Scientists logically conclude that this would also change the absorption, fluorescence, and scattering characteristics of the tissue as the disease progresses.
This scattered, fluorescent and reflected light from the tissue captured carries quantitative diagnostic information about tissue pathology.
HSI works on the mathematical model of a virtual 3D dataset cube with two spatial dimensions and one spectral. The camera comprises of a light source, wavelength dispersion devices, and area detectors.
It acquires data using four main acquisition techniques - spatial scanning, spectral scanning, non-scanning and spatio-spectral scanning. HSI could help reduce surgery complications and associated liability.
2. Mega Microchip
Conceptualized in 2011, the DynAMITe microchip, which is still in its prototype phase, takes high-resolution images of the effects of radiation on cancerous tumours. Its unique identification is its large size.
The device itself can withstand radiation levels above the maximum limits in radiation therapy procedures.
Based on Complementary Metal Oxide Semiconductor (CMOS) technology, the microchip is an 0.18-µm active pixel sensor with a 1280×1280 pixels per 100-µm pitch and 2560×2560 pixels per 50-µm pitch.
It can be operated at rates of up to 90 fps. Arrays of 2×2 devices can be assembled with minimal border loss, providing an imaging area greater than 25 cm2.
DynAMITe essentially replaces the conventional amorphous silicon panel technology and has larger pixels than those found in consumer digital cameras or mobile phones. It can be used in mammography and radiotherapy as it will withstand exposure to very high levels of x-ray and other radiation.
3. Holey Metamaterial
Although reliable, a major drawback ultrasound imaging faces is its inability to obtain high-resolution, detailed images.
To compensate for this shortcoming, a team of scientists at UC Berkeley (USA) and Universidad Autonoma de Madrid (Spain) invented a 3D metamaterial to achieve “deep sub-wavelength imaging”.
This metamaterial will likely enhance the image resolution by a factor of 50.
The material can be incorporated into already functioning ultrasound probes to capture high-res medical images.
The metal metamaterial is composed of 1,600 hollow copper tubes measuring roughly 1 mm in diameter; the tubes are bundled into a 6-in bar featuring a 2.5-in2 cross-section.
The working principle underlying this material is as follows: in acoustic imaging, the size of the smallest feature is limited by diffraction, which restricts the resolution of the object to the scale of the wavelength of sound waves.
But the diffraction limit is valid only in the “far field”. Thus, higher-resolution imaging can be achieved by capturing the information contained within the quickly-fading waves of the “near field”.
This wave in the near-field carries a lot of information about the deep sub-wavelength features of this imaging object.

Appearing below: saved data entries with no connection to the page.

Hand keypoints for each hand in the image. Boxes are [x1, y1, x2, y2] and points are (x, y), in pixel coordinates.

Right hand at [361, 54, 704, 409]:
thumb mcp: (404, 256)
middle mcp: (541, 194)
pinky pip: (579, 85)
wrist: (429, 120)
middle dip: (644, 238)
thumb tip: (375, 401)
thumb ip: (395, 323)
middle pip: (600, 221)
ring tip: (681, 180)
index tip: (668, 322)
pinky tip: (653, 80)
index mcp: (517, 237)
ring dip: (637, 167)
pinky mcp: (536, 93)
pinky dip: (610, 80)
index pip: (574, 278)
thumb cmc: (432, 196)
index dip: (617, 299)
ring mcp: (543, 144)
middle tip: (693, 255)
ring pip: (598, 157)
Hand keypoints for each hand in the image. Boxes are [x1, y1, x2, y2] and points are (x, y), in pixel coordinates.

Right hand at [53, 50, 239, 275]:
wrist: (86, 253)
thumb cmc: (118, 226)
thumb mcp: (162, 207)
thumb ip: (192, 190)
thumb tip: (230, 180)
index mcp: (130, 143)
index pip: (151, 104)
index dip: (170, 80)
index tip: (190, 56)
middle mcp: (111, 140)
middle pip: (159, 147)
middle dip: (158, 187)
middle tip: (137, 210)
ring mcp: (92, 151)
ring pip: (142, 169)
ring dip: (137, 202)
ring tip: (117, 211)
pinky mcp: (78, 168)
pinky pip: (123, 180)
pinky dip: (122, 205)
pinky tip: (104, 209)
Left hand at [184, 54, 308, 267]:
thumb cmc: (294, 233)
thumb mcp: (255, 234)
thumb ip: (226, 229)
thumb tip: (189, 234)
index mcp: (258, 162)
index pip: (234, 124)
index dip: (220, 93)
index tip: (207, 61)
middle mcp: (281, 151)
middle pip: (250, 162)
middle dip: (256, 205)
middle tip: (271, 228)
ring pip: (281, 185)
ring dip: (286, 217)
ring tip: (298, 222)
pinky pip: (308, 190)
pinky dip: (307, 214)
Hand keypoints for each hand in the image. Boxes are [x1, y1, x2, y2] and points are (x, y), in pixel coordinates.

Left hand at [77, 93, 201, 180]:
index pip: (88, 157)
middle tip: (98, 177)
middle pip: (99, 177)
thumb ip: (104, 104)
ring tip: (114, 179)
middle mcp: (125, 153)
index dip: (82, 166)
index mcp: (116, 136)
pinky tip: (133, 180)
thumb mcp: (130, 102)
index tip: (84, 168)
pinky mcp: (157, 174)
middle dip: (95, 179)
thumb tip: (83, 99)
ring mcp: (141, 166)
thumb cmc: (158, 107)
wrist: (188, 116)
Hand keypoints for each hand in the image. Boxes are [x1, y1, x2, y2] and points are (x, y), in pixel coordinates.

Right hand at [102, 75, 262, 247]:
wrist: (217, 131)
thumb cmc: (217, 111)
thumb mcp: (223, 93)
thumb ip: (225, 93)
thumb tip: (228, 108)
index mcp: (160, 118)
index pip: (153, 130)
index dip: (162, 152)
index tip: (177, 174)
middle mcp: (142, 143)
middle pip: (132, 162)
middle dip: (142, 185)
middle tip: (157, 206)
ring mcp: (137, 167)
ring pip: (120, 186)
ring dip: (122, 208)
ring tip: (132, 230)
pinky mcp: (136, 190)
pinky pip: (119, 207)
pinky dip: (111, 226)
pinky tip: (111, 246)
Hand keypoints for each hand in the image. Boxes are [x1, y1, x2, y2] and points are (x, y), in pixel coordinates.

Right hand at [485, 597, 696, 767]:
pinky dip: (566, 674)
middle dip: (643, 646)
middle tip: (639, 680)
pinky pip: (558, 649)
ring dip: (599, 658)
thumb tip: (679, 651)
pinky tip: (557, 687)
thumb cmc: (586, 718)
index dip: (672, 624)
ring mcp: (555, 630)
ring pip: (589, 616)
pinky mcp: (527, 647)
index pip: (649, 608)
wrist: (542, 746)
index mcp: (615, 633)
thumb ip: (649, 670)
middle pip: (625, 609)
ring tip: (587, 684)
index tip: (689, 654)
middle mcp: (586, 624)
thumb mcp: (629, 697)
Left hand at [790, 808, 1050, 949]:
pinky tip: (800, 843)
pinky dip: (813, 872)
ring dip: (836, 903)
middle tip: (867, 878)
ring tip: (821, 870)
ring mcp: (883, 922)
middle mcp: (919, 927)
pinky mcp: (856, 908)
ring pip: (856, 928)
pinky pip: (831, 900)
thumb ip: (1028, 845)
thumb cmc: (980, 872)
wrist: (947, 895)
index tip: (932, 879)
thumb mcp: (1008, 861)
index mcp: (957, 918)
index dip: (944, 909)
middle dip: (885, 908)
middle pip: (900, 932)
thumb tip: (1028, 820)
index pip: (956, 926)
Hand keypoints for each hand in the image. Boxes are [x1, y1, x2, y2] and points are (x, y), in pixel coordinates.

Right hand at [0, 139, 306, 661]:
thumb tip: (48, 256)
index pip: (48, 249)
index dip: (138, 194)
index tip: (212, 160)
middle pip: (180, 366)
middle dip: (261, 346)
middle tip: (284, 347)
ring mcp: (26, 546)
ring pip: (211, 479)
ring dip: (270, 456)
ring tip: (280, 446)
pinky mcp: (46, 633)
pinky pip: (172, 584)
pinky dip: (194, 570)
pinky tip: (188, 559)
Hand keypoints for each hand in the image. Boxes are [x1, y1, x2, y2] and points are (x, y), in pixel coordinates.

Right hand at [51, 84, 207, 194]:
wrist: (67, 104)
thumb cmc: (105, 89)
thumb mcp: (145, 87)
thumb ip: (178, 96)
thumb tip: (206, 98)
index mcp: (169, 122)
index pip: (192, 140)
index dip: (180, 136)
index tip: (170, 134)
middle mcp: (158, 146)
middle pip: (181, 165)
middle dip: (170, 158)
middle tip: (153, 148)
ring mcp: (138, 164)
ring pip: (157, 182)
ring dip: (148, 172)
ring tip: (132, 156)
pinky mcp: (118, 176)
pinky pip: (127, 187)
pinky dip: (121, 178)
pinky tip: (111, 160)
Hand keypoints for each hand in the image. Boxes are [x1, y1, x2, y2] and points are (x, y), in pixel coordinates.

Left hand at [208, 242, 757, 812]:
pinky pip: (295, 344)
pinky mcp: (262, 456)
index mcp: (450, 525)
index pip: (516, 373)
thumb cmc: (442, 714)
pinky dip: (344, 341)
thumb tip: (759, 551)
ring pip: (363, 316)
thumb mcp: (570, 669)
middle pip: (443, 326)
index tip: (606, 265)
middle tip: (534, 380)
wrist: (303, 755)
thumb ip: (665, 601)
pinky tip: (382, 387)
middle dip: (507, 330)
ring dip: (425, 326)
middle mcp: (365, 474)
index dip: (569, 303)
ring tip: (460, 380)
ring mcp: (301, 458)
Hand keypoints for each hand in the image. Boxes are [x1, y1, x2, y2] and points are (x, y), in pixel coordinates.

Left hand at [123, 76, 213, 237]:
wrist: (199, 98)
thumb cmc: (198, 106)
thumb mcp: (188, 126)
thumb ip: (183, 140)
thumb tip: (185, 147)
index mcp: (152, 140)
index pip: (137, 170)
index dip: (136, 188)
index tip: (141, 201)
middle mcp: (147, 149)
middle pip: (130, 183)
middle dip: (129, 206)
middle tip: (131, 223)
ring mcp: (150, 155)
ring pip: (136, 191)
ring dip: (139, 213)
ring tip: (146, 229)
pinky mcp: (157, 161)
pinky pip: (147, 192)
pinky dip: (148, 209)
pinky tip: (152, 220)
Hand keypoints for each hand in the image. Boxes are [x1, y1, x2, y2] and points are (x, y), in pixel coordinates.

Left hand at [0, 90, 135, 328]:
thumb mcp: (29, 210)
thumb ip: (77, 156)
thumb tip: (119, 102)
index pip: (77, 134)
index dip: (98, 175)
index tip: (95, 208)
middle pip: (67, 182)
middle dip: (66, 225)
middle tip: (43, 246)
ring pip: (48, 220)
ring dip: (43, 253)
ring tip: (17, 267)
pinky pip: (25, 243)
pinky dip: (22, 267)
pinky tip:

Transferring this information to a near field will help reduce the frequency while increasing the resolution. Therefore higher frequencies can be achieved at much lower-frequency ultrasonic waves.
The lower the frequency, the better the penetration and the stronger the signal. As low as 1/50th of a wavelength can be seen in high resolution.
4. Palm-Size Magnetic Resonance Imaging - Superconducting Magnet System
Most MRIs these days use superconductors. However, their size hasn’t reduced and still use liquid helium to cool the superconducting wires. But there is still scope for further innovations which might lead to more mobile imaging applications.
The breakthrough was made back in 2011, when scientists in Tokyo, Japan, created the world’s smallest superconducting magnet that could fit in the palm. These were modelled after Japan’s levitating train Maglev.
This technology was envisioned to be resin-impregnated in order to avoid the need for liquid helium. Instead, according to the scientists, a small quantity of liquid nitrogen is enough to keep it cooled at superconductor levels.
This MRI is being designed to be used on the go.
However, modern MRIs still use bulky superconductors for magnets.